À l'époque où Beyrouth, la capitale du Liban, était tenue par diverses milices en guerre les unes contre les autres, donc avant la première guerre du Golfe (puisque pour acheter la neutralité de la Syrie pendant cette guerre, l'occident lui livra le contrôle total de Beyrouth et promit un futur État palestinien), l'ambassade de fRANCE (petit "f" et grand "RANCE") était au cœur du quartier contrôlé par la milice du général Aoun.

Un jour, les infos nous "apprennent" qu'il y a beaucoup de morts à Beyrouth à cause de la guerre perpétuelle à laquelle se livrent les diverses milices. "On" va envoyer 15 bateaux à Beyrouth pour ramener tous ces blessés en fRANCE, sans tenir compte de leur camp, et : « on va les soigner, on va faire de l'humanitaire, c'est Kouchner qui va s'en occuper. »
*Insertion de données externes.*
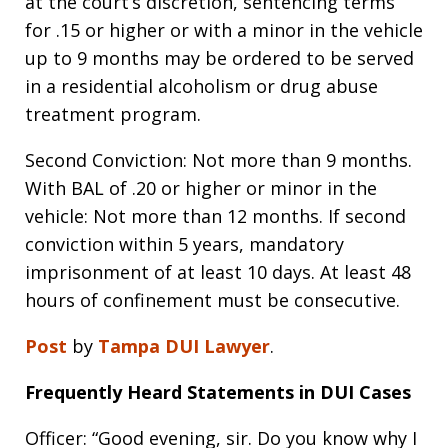
at the court’s discretion, sentencing terms
for .15 or higher or with a minor in the vehicle
up to 9 months may be ordered to be served
in a residential alcoholism or drug abuse
treatment program.
Second Conviction: Not more than 9 months.
With BAL of .20 or higher or minor in the
vehicle: Not more than 12 months. If second
conviction within 5 years, mandatory
imprisonment of at least 10 days. At least 48
hours of confinement must be consecutive.
Post
by
Tampa DUI Lawyer
.
Frequently Heard Statements in DUI Cases
Officer: “Good evening, sir. Do you know why I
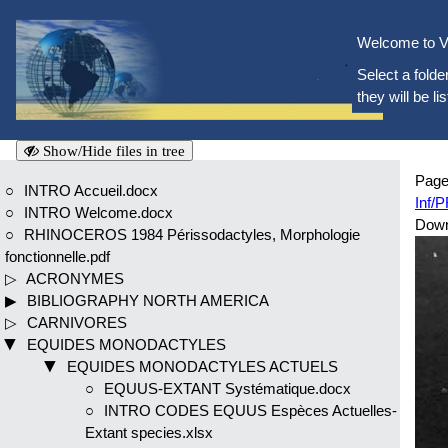
Welcome to V
Select a folder
they will be li
Show/Hide files in tree
Page
INTRO Accueil.docx
Inf/
INTRO Welcome.docx
Dow
RHINOCEROS 1984 Périssodactyles, Morphologie
fonctionnelle.pdf
ACRONYMES
BIBLIOGRAPHY NORTH AMERICA
CARNIVORES
EQUIDES MONODACTYLES
EQUIDES MONODACTYLES ACTUELS
EQUUS-EXTANT Systématique.docx
INTRO CODES EQUUS Espèces Actuelles-
Extant species.xlsx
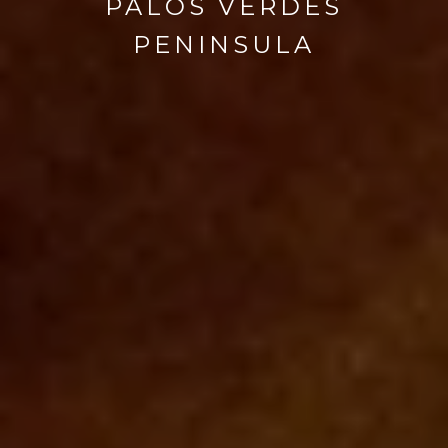
PALOS VERDES
PENINSULA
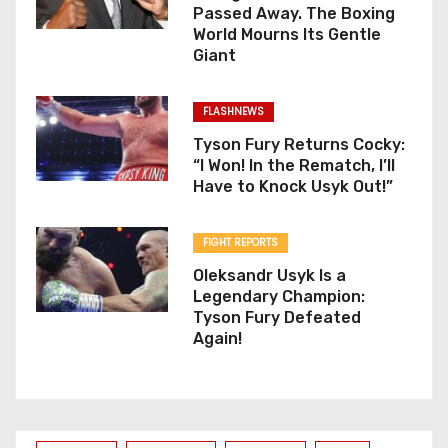
Passed Away. The Boxing
World Mourns Its Gentle
Giant
FLASHNEWS
Tyson Fury Returns Cocky:
“I Won! In the Rematch, I’ll
Have to Knock Usyk Out!”
FIGHT REPORTS
Oleksandr Usyk Is a
Legendary Champion:
Tyson Fury Defeated
Again!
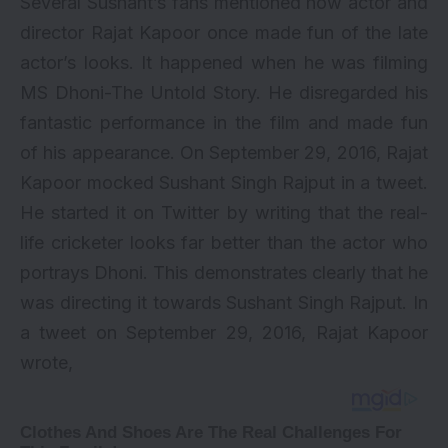
Several Sushant’s fans mentioned how actor and
director Rajat Kapoor once made fun of the late
actor’s looks. It happened when he was filming
MS Dhoni-The Untold Story. He disregarded his
fantastic performance in the film and made fun
of his appearance. On September 29, 2016, Rajat
Kapoor mocked Sushant Singh Rajput in a tweet.
He started it on Twitter by writing that the real-
life cricketer looks far better than the actor who
portrays Dhoni. This demonstrates clearly that he
was directing it towards Sushant Singh Rajput. In
a tweet on September 29, 2016, Rajat Kapoor
wrote,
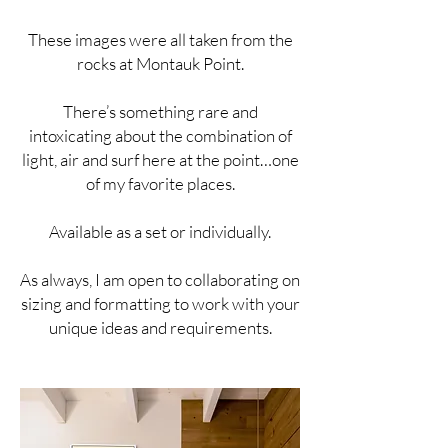
These images were all taken from the
rocks at Montauk Point.
There’s something rare and
intoxicating about the combination of
light, air and surf here at the point…one
of my favorite places.
Available as a set or individually.
As always, I am open to collaborating on
sizing and formatting to work with your
unique ideas and requirements.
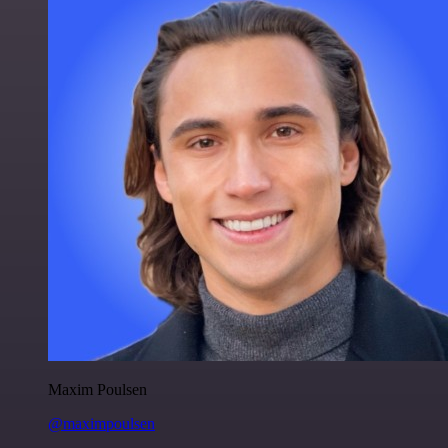
Maxim Poulsen
@maximpoulsen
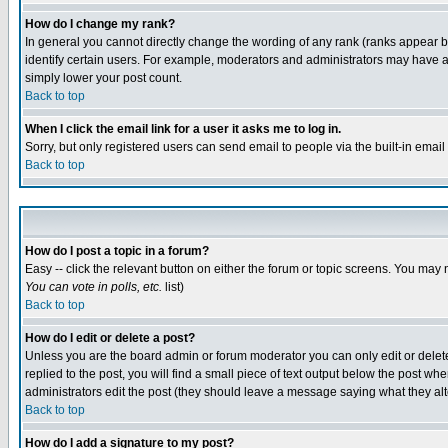
How do I change my rank?
In general you cannot directly change the wording of any rank (ranks appear 
identify certain users. For example, moderators and administrators may have a 
simply lower your post count.
Back to top
When I click the email link for a user it asks me to log in.
Sorry, but only registered users can send email to people via the built-in emai
Back to top
How do I post a topic in a forum?
Easy -- click the relevant button on either the forum or topic screens. You may 
You can vote in polls, etc.
list)
Back to top
How do I edit or delete a post?
Unless you are the board admin or forum moderator you can only edit or delete 
replied to the post, you will find a small piece of text output below the post when
administrators edit the post (they should leave a message saying what they a
Back to top
How do I add a signature to my post?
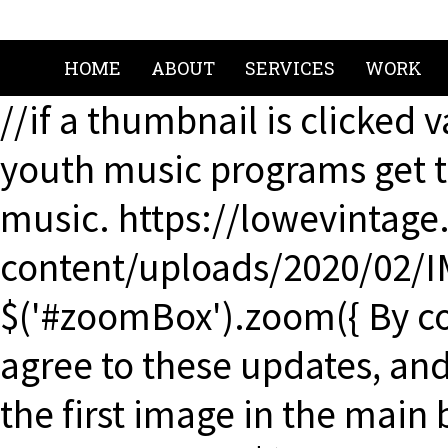
HOME
ABOUT
SERVICES
WORK
//if a thumbnail is clicked 
youth music programs get t
music. https://lowevintag
content/uploads/2020/02/I
$('#zoomBox').zoom({ By co
agree to these updates, and 
the first image in the main 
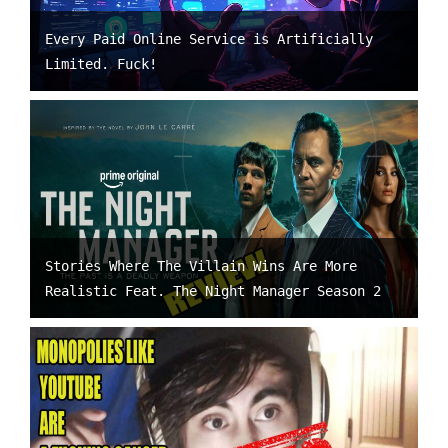
Every Paid Online Service is Artificially
Limited. Fuck!
Stories Where The Villain Wins Are More
Realistic Feat. The Night Manager Season 2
Quelques jours plus tard, fRANCE-info nous apprend que les quinze bateaux sont revenus à peu près vides, mais qu'ils étaient partis pleins : pleins d'armes que Kouchner livra au général Aoun. Le lendemain, on apprenait que le directeur de fRANCE-info s'était fait virer pour avoir osé dire la vérité. Et fRANCE-info fit grève contre la censure pendant plusieurs jours. Mais fRANCE-info apprit à fermer sa gueule, et, depuis cet épisode, fRANCE-info est beaucoup moins intéressant.

On put tout de même apprendre, quelques mois plus tard, qu'un bazooka ayant servi à attaquer en fRANCE un fourgon blindé bancaire faisait partie, à l'origine, du lot livré par Kouchner au général Aoun.